I feel jealous. Or something similar. I don't want to. Really don't want to. Not a nice place to be at all.
It's over very small things. But in my head they aren't small things at all. Haven't discussed them with OH as I wouldn't know where to begin and worried about the consequence of the conversation. Me sounding like a control freak or worse
Over a few years these things
1.Wknd away with friends without me, came home with a new friend on fb popping up liking all their photos. The wknd away was other end of the country. I cant get my head around how you end up adding someone as a friend on fb. Complete stranger. No mutual friends. To me it's similar to swapping phone numbers.
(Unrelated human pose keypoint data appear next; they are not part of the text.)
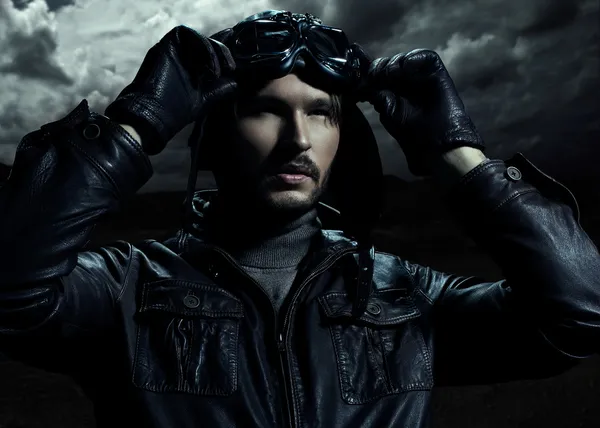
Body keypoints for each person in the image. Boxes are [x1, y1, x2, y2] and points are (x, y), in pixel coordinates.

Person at [0, 9, 598, 428]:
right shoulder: (127, 288)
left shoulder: (404, 295)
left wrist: (456, 153)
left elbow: (578, 313)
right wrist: (138, 122)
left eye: (322, 114)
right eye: (265, 110)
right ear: (212, 138)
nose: (298, 141)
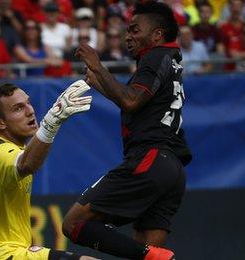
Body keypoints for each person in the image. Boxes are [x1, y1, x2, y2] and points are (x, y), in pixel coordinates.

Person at [65, 2, 192, 259]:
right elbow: (136, 103)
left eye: (135, 30)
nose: (127, 36)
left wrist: (99, 67)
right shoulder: (170, 60)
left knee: (73, 223)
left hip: (150, 159)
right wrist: (98, 82)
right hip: (172, 170)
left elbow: (130, 100)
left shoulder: (155, 57)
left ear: (157, 34)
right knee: (148, 249)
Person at [0, 81, 95, 260]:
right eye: (18, 108)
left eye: (28, 103)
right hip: (1, 253)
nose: (30, 111)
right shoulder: (2, 154)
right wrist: (51, 123)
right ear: (0, 123)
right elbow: (26, 165)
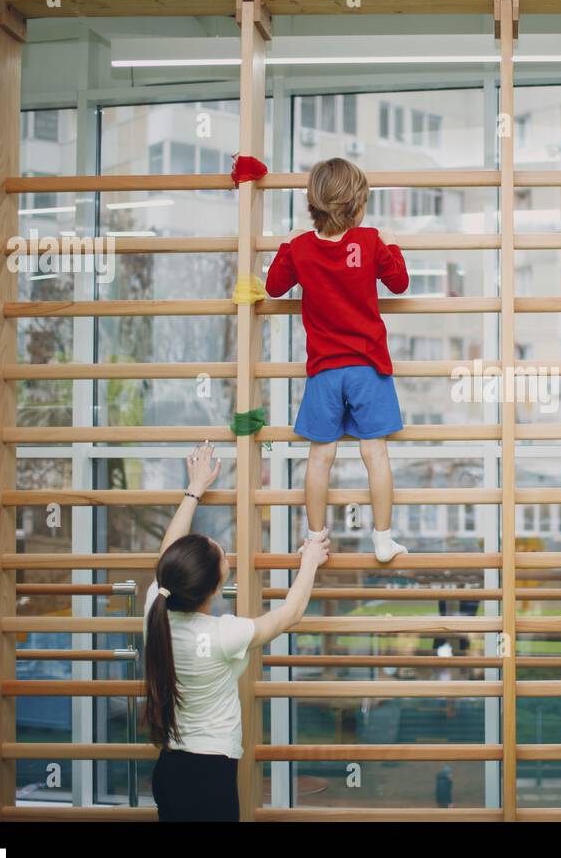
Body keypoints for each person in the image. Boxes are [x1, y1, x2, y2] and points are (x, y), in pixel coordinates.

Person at [142, 440, 329, 821]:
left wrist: (195, 488)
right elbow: (290, 614)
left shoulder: (154, 607)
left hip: (171, 770)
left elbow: (169, 556)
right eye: (222, 555)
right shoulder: (222, 635)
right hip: (210, 776)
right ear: (214, 588)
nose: (225, 554)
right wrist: (309, 560)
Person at [264, 157, 410, 562]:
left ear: (312, 205)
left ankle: (315, 539)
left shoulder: (300, 248)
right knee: (375, 453)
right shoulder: (369, 241)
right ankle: (382, 538)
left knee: (320, 456)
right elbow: (399, 282)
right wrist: (391, 242)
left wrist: (288, 243)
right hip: (367, 368)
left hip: (324, 371)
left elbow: (274, 288)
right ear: (359, 206)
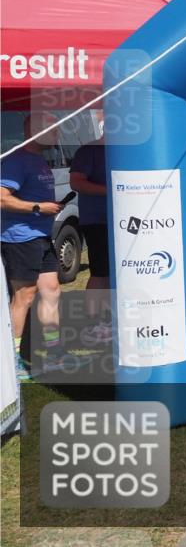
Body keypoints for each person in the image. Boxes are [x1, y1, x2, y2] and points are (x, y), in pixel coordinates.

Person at [1, 115, 82, 377]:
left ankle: (55, 354)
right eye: (53, 130)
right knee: (23, 296)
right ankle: (12, 363)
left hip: (42, 235)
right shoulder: (15, 160)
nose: (58, 135)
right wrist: (38, 207)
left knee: (51, 290)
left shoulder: (38, 160)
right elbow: (2, 198)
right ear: (35, 131)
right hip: (21, 237)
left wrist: (47, 209)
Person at [69, 129, 113, 345]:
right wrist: (112, 190)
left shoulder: (127, 150)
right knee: (101, 272)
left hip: (124, 221)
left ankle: (110, 320)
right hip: (97, 220)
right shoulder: (89, 151)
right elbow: (76, 182)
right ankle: (95, 323)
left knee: (117, 273)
Why would you do that with a stranger unless you had intentions of seeing or speaking to them again.
- Night out together. OH was annoyed at me so went off for about an hour, left me sat on my own. Later, we're dancing/cuddling. I see them in a mirror talking to someone else over my shoulder motioning to go and dance with them. Obviously I asked who that was, "just someone I got talking to earlier on and was telling them how annoyed I was at you so they were saying I should dance with them instead".
- Another night out, dancing with and cuddling someone on the dance floor.
- Someone at work had been helping them a lot. I'd heard a lot about it and was supportive obviously as this was a massive help to my OH. I literally had heard about every convo and phone call they'd had because it was such a big help. Then whilst showing me some work stuff, an email appeared showing they'd also been to lunch a few times. That def hadn't been mentioned. I didn't make a deal out of it as there is nothing to make a deal out of.
- I know of a least 1 colleague at work who sends messages starting with things like "morning gorgeous" I did ask about that one but was told it was nothing.
All of these things are nothing really. I know that. So why does it make me feel so bad. I want to talk to them about it but can't see it going well. I don't want the relationship to end but neither do i want to carry on feeling like this. I certainly don't want to be controlling either and stop them from doing anything.
Does anyone understand how I feel? At all?